_EXERCISE DESCRIPTION_
What is needed is a word-for-word copy of every record below, minus the pictures.

☆ ☆ ☆ ☆ ☆

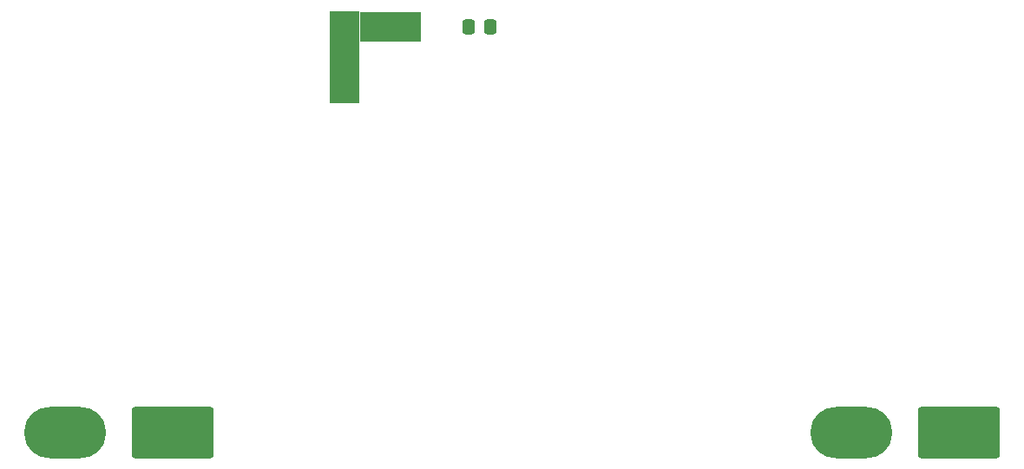
<source format=gtp>
G04 #@! TF.GenerationSoftware,KiCad,Pcbnew,7.0.9-7.0.9~ubuntu20.04.1*
G04 #@! TF.CreationDate,2023-12-17T17:55:52+01:00*
G04 #@! TF.ProjectId,PL_switch,504c5f73-7769-4746-9368-2e6b69636164,1.0*
G04 #@! TF.SameCoordinates,Original*
G04 #@! TF.FileFunction,Paste,Top*
G04 #@! TF.FilePolarity,Positive*
%FSLAX46Y46*%
G04 Gerber Fmt 4.6, Leading zero omitted, Abs format (unit mm)*
G04 Created by KiCad (PCBNEW 7.0.9-7.0.9~ubuntu20.04.1) date 2023-12-17 17:55:52*
%MOMM*%
%LPD*%
G01*
G04 APERTURE LIST*
G04 Aperture macros list*
%AMRoundRect*
0 Rectangle with rounded corners*
0 $1 Rounding radius*
0 $2 $3 $4 $5 $6 $7 $8 $9 X,Y pos of 4 corners*
0 Add a 4 corners polygon primitive as box body*
4,1,4,$2,$3,$4,$5,$6,$7,$8,$9,$2,$3,0*
0 Add four circle primitives for the rounded corners*
1,1,$1+$1,$2,$3*
1,1,$1+$1,$4,$5*
1,1,$1+$1,$6,$7*
1,1,$1+$1,$8,$9*
0 Add four rect primitives between the rounded corners*
20,1,$1+$1,$2,$3,$4,$5,0*
20,1,$1+$1,$4,$5,$6,$7,0*
20,1,$1+$1,$6,$7,$8,$9,0*
20,1,$1+$1,$8,$9,$2,$3,0*%
G04 Aperture macros list end*
%ADD10RoundRect,0.250000X-0.337500X-0.475000X0.337500X-0.475000X0.337500X0.475000X-0.337500X0.475000X0*%
%ADD11R,3.000000X9.000000*%
%ADD12R,6.000000X3.000000*%
%ADD13RoundRect,2.500000X-1.500000X0.000000X1.500000X0.000000X1.500000X0.000000X-1.500000X0.000000X0*%
%ADD14RoundRect,0.250000X-3.750000X-2.250000X3.750000X-2.250000X3.750000X2.250000X-3.750000X2.250000X0*%
G04 APERTURE END LIST*
D10*
X108585000Y-80010000D03*
X110660000Y-80010000D03*
D11*
X96465000Y-83010000D03*
D12*
X100965000Y-80010000D03*
D13*
X69215000Y-119634000D03*
D14*
X79715000Y-119634000D03*
D13*
X145915000Y-119634000D03*
D14*
X156415000Y-119634000D03*
M02*

</source>
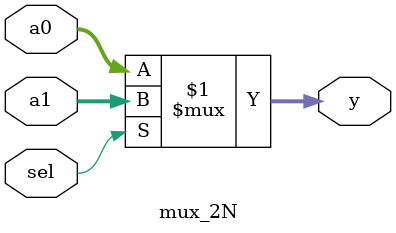
<source format=v>
module mux_2N #(parameter N = 2)(
    input  [N-1:0] a0, a1,
    input sel,
    output [N-1:0] y
);
    assign y = sel ? a1 : a0;
endmodule
</source>
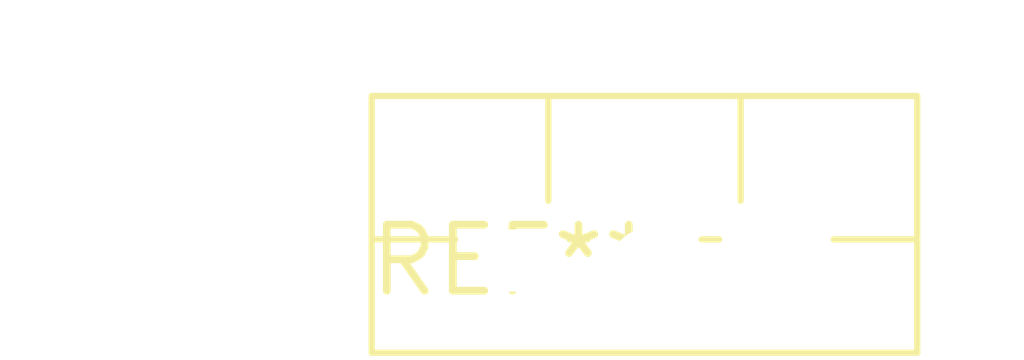
<source format=kicad_pcb>
(kicad_pcb (version 20240108) (generator pcbnew)

  (general
    (thickness 1.6)
  )

  (paper "A4")
  (layers
    (0 "F.Cu" signal)
    (31 "B.Cu" signal)
    (32 "B.Adhes" user "B.Adhesive")
    (33 "F.Adhes" user "F.Adhesive")
    (34 "B.Paste" user)
    (35 "F.Paste" user)
    (36 "B.SilkS" user "B.Silkscreen")
    (37 "F.SilkS" user "F.Silkscreen")
    (38 "B.Mask" user)
    (39 "F.Mask" user)
    (40 "Dwgs.User" user "User.Drawings")
    (41 "Cmts.User" user "User.Comments")
    (42 "Eco1.User" user "User.Eco1")
    (43 "Eco2.User" user "User.Eco2")
    (44 "Edge.Cuts" user)
    (45 "Margin" user)
    (46 "B.CrtYd" user "B.Courtyard")
    (47 "F.CrtYd" user "F.Courtyard")
    (48 "B.Fab" user)
    (49 "F.Fab" user)
    (50 "User.1" user)
    (51 "User.2" user)
    (52 "User.3" user)
    (53 "User.4" user)
    (54 "User.5" user)
    (55 "User.6" user)
    (56 "User.7" user)
    (57 "User.8" user)
    (58 "User.9" user)
  )

  (setup
    (pad_to_mask_clearance 0)
    (pcbplotparams
      (layerselection 0x00010fc_ffffffff)
      (plot_on_all_layers_selection 0x0000000_00000000)
      (disableapertmacros false)
      (usegerberextensions false)
      (usegerberattributes false)
      (usegerberadvancedattributes false)
      (creategerberjobfile false)
      (dashed_line_dash_ratio 12.000000)
      (dashed_line_gap_ratio 3.000000)
      (svgprecision 4)
      (plotframeref false)
      (viasonmask false)
      (mode 1)
      (useauxorigin false)
      (hpglpennumber 1)
      (hpglpenspeed 20)
      (hpglpendiameter 15.000000)
      (dxfpolygonmode false)
      (dxfimperialunits false)
      (dxfusepcbnewfont false)
      (psnegative false)
      (psa4output false)
      (plotreference false)
      (plotvalue false)
      (plotinvisibletext false)
      (sketchpadsonfab false)
      (subtractmaskfromsilk false)
      (outputformat 1)
      (mirror false)
      (drillshape 1)
      (scaleselection 1)
      (outputdirectory "")
    )
  )

  (net 0 "")

  (footprint "TO-220F-3_Vertical" (layer "F.Cu") (at 0 0))

)

</source>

☆ ☆ ☆ ☆ ☆

_RESPONSE TO THIS EXERCISE_
<source format=gtp>
G04 #@! TF.GenerationSoftware,KiCad,Pcbnew,7.0.9-7.0.9~ubuntu20.04.1*
G04 #@! TF.CreationDate,2023-12-17T17:55:52+01:00*
G04 #@! TF.ProjectId,PL_switch,504c5f73-7769-4746-9368-2e6b69636164,1.0*
G04 #@! TF.SameCoordinates,Original*
G04 #@! TF.FileFunction,Paste,Top*
G04 #@! TF.FilePolarity,Positive*
%FSLAX46Y46*%
G04 Gerber Fmt 4.6, Leading zero omitted, Abs format (unit mm)*
G04 Created by KiCad (PCBNEW 7.0.9-7.0.9~ubuntu20.04.1) date 2023-12-17 17:55:52*
%MOMM*%
%LPD*%
G01*
G04 APERTURE LIST*
G04 Aperture macros list*
%AMRoundRect*
0 Rectangle with rounded corners*
0 $1 Rounding radius*
0 $2 $3 $4 $5 $6 $7 $8 $9 X,Y pos of 4 corners*
0 Add a 4 corners polygon primitive as box body*
4,1,4,$2,$3,$4,$5,$6,$7,$8,$9,$2,$3,0*
0 Add four circle primitives for the rounded corners*
1,1,$1+$1,$2,$3*
1,1,$1+$1,$4,$5*
1,1,$1+$1,$6,$7*
1,1,$1+$1,$8,$9*
0 Add four rect primitives between the rounded corners*
20,1,$1+$1,$2,$3,$4,$5,0*
20,1,$1+$1,$4,$5,$6,$7,0*
20,1,$1+$1,$6,$7,$8,$9,0*
20,1,$1+$1,$8,$9,$2,$3,0*%
G04 Aperture macros list end*
%ADD10RoundRect,0.250000X-0.337500X-0.475000X0.337500X-0.475000X0.337500X0.475000X-0.337500X0.475000X0*%
%ADD11R,3.000000X9.000000*%
%ADD12R,6.000000X3.000000*%
%ADD13RoundRect,2.500000X-1.500000X0.000000X1.500000X0.000000X1.500000X0.000000X-1.500000X0.000000X0*%
%ADD14RoundRect,0.250000X-3.750000X-2.250000X3.750000X-2.250000X3.750000X2.250000X-3.750000X2.250000X0*%
G04 APERTURE END LIST*
D10*
X108585000Y-80010000D03*
X110660000Y-80010000D03*
D11*
X96465000Y-83010000D03*
D12*
X100965000Y-80010000D03*
D13*
X69215000Y-119634000D03*
D14*
X79715000Y-119634000D03*
D13*
X145915000Y-119634000D03*
D14*
X156415000Y-119634000D03*
M02*

</source>
<source format=v>
module mux_2N #(parameter N = 2)(
    input  [N-1:0] a0, a1,
    input sel,
    output [N-1:0] y
);
    assign y = sel ? a1 : a0;
endmodule
</source>
<source format=kicad_pcb>
(kicad_pcb (version 20240108) (generator pcbnew)

  (general
    (thickness 1.6)
  )

  (paper "A4")
  (layers
    (0 "F.Cu" signal)
    (31 "B.Cu" signal)
    (32 "B.Adhes" user "B.Adhesive")
    (33 "F.Adhes" user "F.Adhesive")
    (34 "B.Paste" user)
    (35 "F.Paste" user)
    (36 "B.SilkS" user "B.Silkscreen")
    (37 "F.SilkS" user "F.Silkscreen")
    (38 "B.Mask" user)
    (39 "F.Mask" user)
    (40 "Dwgs.User" user "User.Drawings")
    (41 "Cmts.User" user "User.Comments")
    (42 "Eco1.User" user "User.Eco1")
    (43 "Eco2.User" user "User.Eco2")
    (44 "Edge.Cuts" user)
    (45 "Margin" user)
    (46 "B.CrtYd" user "B.Courtyard")
    (47 "F.CrtYd" user "F.Courtyard")
    (48 "B.Fab" user)
    (49 "F.Fab" user)
    (50 "User.1" user)
    (51 "User.2" user)
    (52 "User.3" user)
    (53 "User.4" user)
    (54 "User.5" user)
    (55 "User.6" user)
    (56 "User.7" user)
    (57 "User.8" user)
    (58 "User.9" user)
  )

  (setup
    (pad_to_mask_clearance 0)
    (pcbplotparams
      (layerselection 0x00010fc_ffffffff)
      (plot_on_all_layers_selection 0x0000000_00000000)
      (disableapertmacros false)
      (usegerberextensions false)
      (usegerberattributes false)
      (usegerberadvancedattributes false)
      (creategerberjobfile false)
      (dashed_line_dash_ratio 12.000000)
      (dashed_line_gap_ratio 3.000000)
      (svgprecision 4)
      (plotframeref false)
      (viasonmask false)
      (mode 1)
      (useauxorigin false)
      (hpglpennumber 1)
      (hpglpenspeed 20)
      (hpglpendiameter 15.000000)
      (dxfpolygonmode false)
      (dxfimperialunits false)
      (dxfusepcbnewfont false)
      (psnegative false)
      (psa4output false)
      (plotreference false)
      (plotvalue false)
      (plotinvisibletext false)
      (sketchpadsonfab false)
      (subtractmaskfromsilk false)
      (outputformat 1)
      (mirror false)
      (drillshape 1)
      (scaleselection 1)
      (outputdirectory "")
    )
  )

  (net 0 "")

  (footprint "TO-220F-3_Vertical" (layer "F.Cu") (at 0 0))

)

</source>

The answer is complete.